Mieszkaniec Łomży pyta jak to jest to możliwe, że do budynku Wydział Spraw Społecznych i Zdrowia nie ma podjazdu dla osób niepełnosprawnych.
To jego pytanie zadaliśmy władzom miasta.
Tysiące petentów
Paradoksalnie dziś zastępca prezydenta Łomży Andrzej Stypułkowski przesłał do Rady Miejskiej informację za 2018 rok z realizacji „Programu Działania na Rzecz Osób Niepełnosprawnych na lata 2014 – 2020”. Jak czytamy w dokumencie „celem strategiczny tego programu jest podniesienie poziomu życia i rozwoju osób niepełnosprawnych w Łomży poprzez stworzenie tym osobom warunków do pełnego uczestnictwa w życiu społecznym. Program i jego realizacja ma służyć tworzeniu miasta otwartego i dostępnego dla wszystkich mieszkańców.”

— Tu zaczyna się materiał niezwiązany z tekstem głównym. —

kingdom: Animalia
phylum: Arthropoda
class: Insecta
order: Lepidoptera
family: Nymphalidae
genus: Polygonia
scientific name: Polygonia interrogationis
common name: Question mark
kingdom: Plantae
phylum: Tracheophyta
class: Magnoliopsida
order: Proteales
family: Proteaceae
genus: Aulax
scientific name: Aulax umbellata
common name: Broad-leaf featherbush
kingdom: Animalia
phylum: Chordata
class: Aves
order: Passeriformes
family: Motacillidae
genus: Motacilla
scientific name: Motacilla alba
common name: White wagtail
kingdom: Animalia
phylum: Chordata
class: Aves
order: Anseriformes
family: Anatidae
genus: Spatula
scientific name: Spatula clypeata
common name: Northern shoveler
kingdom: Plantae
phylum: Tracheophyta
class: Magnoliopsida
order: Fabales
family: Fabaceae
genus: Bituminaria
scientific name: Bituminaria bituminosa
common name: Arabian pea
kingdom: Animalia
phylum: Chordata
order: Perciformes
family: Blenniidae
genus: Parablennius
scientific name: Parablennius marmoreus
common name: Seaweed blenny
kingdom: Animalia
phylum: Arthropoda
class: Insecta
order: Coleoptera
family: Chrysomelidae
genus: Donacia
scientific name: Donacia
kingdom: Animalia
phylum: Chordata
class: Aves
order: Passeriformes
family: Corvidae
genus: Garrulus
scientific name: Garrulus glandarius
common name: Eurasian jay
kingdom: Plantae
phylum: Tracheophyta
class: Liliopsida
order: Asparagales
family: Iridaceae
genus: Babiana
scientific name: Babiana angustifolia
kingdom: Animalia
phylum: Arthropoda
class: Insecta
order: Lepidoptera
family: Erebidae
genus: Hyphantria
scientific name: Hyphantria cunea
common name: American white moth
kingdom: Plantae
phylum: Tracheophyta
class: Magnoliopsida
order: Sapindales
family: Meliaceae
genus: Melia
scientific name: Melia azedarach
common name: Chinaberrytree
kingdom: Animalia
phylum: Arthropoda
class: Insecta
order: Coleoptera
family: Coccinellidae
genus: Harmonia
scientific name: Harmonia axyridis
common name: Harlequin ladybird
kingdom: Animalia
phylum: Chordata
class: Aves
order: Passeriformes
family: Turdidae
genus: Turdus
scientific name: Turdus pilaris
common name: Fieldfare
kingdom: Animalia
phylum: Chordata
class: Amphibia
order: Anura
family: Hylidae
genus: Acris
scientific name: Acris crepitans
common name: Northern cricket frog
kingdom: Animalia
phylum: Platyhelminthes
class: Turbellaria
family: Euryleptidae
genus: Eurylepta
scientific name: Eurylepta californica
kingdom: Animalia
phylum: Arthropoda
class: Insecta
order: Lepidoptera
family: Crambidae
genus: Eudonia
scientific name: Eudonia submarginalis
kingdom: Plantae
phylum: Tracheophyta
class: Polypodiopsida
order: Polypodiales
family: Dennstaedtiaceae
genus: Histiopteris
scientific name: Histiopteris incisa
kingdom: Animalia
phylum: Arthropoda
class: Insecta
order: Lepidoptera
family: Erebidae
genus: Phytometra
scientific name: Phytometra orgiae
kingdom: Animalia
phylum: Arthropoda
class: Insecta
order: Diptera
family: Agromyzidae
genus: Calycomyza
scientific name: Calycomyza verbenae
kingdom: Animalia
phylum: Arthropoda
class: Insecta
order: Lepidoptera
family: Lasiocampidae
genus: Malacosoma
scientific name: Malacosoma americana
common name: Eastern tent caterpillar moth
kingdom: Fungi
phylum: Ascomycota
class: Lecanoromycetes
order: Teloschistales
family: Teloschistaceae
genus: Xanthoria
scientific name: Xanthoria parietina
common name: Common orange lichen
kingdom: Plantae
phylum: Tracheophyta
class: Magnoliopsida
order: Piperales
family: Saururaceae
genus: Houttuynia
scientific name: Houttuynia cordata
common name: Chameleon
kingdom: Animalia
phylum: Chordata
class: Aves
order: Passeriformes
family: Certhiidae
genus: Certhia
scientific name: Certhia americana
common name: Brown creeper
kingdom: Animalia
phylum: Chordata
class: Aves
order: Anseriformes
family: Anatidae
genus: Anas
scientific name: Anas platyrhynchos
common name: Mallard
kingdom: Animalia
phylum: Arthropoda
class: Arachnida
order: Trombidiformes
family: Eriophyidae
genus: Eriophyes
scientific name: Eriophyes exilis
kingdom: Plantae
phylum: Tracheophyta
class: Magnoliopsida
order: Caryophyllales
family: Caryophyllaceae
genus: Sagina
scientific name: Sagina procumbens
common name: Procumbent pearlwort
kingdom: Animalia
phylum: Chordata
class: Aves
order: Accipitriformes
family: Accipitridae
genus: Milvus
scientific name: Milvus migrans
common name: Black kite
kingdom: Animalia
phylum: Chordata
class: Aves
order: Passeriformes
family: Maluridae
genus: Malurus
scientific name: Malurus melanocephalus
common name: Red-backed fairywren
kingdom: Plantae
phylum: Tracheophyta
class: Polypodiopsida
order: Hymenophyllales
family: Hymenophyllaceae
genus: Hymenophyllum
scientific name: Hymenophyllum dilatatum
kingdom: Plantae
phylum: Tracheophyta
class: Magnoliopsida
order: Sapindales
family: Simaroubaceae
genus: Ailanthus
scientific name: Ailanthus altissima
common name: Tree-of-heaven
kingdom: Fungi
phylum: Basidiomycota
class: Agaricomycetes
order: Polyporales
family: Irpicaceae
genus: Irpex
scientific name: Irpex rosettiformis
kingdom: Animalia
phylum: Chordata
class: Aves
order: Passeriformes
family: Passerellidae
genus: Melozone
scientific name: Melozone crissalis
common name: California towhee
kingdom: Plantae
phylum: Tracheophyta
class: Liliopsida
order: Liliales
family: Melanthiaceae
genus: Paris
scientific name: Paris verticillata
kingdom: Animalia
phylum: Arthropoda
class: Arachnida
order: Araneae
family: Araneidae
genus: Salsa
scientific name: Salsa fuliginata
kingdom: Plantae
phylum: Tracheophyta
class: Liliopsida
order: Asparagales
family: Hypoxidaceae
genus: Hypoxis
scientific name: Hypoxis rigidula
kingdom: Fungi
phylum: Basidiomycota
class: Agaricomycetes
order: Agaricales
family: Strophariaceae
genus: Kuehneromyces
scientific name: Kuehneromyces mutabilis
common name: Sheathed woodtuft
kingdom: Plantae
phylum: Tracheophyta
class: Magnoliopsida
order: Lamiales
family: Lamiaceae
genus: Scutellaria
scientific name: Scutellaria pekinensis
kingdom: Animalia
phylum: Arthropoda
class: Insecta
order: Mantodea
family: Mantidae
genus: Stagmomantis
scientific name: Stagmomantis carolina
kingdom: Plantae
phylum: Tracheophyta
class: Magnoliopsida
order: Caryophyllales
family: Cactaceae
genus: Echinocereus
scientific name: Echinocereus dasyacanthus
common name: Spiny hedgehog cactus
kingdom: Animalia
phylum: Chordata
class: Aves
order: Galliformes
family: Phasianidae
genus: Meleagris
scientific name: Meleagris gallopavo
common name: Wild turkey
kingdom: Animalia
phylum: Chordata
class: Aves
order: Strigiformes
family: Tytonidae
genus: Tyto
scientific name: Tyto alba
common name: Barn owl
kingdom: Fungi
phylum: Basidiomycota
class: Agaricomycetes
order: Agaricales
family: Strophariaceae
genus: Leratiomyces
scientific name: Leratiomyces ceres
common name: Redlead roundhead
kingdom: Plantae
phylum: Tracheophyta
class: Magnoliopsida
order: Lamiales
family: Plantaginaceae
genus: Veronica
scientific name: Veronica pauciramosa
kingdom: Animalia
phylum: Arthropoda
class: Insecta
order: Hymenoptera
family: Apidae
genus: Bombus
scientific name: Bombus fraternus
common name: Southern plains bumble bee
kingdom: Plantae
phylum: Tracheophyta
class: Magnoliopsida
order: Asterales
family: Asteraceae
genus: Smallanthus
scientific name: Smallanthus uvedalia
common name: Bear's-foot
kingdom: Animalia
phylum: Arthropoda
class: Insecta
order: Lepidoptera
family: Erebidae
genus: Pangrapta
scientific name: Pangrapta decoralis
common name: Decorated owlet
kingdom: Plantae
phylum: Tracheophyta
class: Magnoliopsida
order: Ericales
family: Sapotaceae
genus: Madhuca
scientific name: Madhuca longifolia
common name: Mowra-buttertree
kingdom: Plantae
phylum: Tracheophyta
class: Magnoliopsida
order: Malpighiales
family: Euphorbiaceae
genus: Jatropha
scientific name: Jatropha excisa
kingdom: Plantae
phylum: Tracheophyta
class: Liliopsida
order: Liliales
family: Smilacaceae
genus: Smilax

Z raportu dowiadujemy się m. in., że w 2018 roku Wydział Spraw Społecznych i Zdrowia Urzędu Miejskiego udzielił pomocy 1950 osobom niepełnosprawnym. Zdecydowana większość z nich - tak jak kobieta, której historię podajemy - otrzymywało zasiłek pielęgnacyjny. W ciągu ostatnich lat liczba osób pobierających go w Łomży wzrosła z 1405 w 2016 roku do 1482 w 2018 roku.
Co ciekawe - w dokumencie podano także, że w ubiegłym roku 19 osób niepełnosprawnych otrzymało dofinansowanie do likwidacji barier, w tym barier architektonicznych. Bariery na schodach do Wydziału Spraw Społecznych i Zdrowia Urzędu Miejskiego do tej pory nie zlikwidowano, choć ponoć jest to w planach.
- Jesteśmy już po wstępnych rozmowach w sprawie możliwości uzyskania dofinansowania na wykonanie podjazdu dla osób z niepełnosprawnością z środków PFRON i planujemy go wykonać - przekazał Łukasz Czech z ratusza zaznaczając, że budynek, w którym mieści się Wydział Spraw Społecznych i Zdrowia jest w zarządzie Łomżyńskiego Centrum Rozwoju Edukacji. To miejska placówka podlegająca pod władze miasta.